Abraham ibn Ezra explains that the yield of Judah’s vineyards will be “so abundant that his ass can turn aside to the vine and he won’t care if it eats the grapes.” Alter adds: “This explanation jibes nicely with the next image of washing garments in wine—the wine will be so plentiful that it can be treated as water.” Mann picks up on this imagery and does something clever and surprising with it. Judah, or rather his tribe, was so “blended and merged” in Jacob’s blessing with “the figure of Shiloh” that “when it came to the vision of the fullness of blessing and grace to which Jacob now devoted himself, no one could say whether his words concerned Judah or this man of promise.”

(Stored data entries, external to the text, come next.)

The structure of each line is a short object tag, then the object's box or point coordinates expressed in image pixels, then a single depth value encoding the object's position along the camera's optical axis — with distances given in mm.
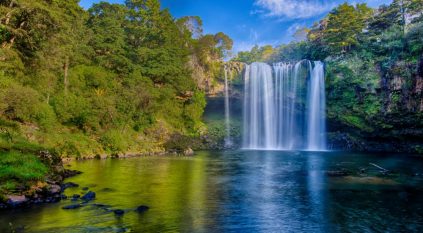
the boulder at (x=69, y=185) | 18247
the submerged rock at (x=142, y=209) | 14266
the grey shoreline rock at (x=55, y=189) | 16391
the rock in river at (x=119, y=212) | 13650
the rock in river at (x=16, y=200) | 14344
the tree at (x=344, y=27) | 49162
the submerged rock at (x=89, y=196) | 16009
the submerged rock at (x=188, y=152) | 40875
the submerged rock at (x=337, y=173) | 24125
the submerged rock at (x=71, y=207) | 14212
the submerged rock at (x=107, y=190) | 18108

It all swam in wine—sparkling wine turned everything red before the listeners’ eyes. It was a land, this king’s kingdom, a land where someone bound his animal to the vine and his ass’s colt to the choice vine. Were these vineyards of Hebron, the wine-clad hills of Engedi? Into his city “he” rode on an ass and upon the foal of a she-ass, a beast of burden. There was nothing but the drunken delight of red wine at the sight of him, and he himself was like a drunken god of wine stomping in the winepress, holding skirts high in exultation—the blood of the wine drenched his apron and the red juice of the grape his garments. How beautiful he was wading there, dancing the dance of the winepress—more beautiful and than any other man, white as snow, red as blood, black as ebony…


Mann’s reference to the “someone” who rides an ass into his city may bring to mind Jesus entering Jerusalem, but he instead identifies Judah/Shiloh with Dionysius, the “drunken god of wine.” So, if Mann gives Jacob’s blessing for Judah a Christian interpretation, it is not exclusively Christian. In addition to Mann’s identification of Judah with the astrological sign Leo, the last part of Jacob’s blessing allows Mann to invoke another element of pagan mythology. In Mann’s retelling, Judah and his messianic seed appear as a confused amalgam, all swimming in wine, of Christian and pagan mythology alike.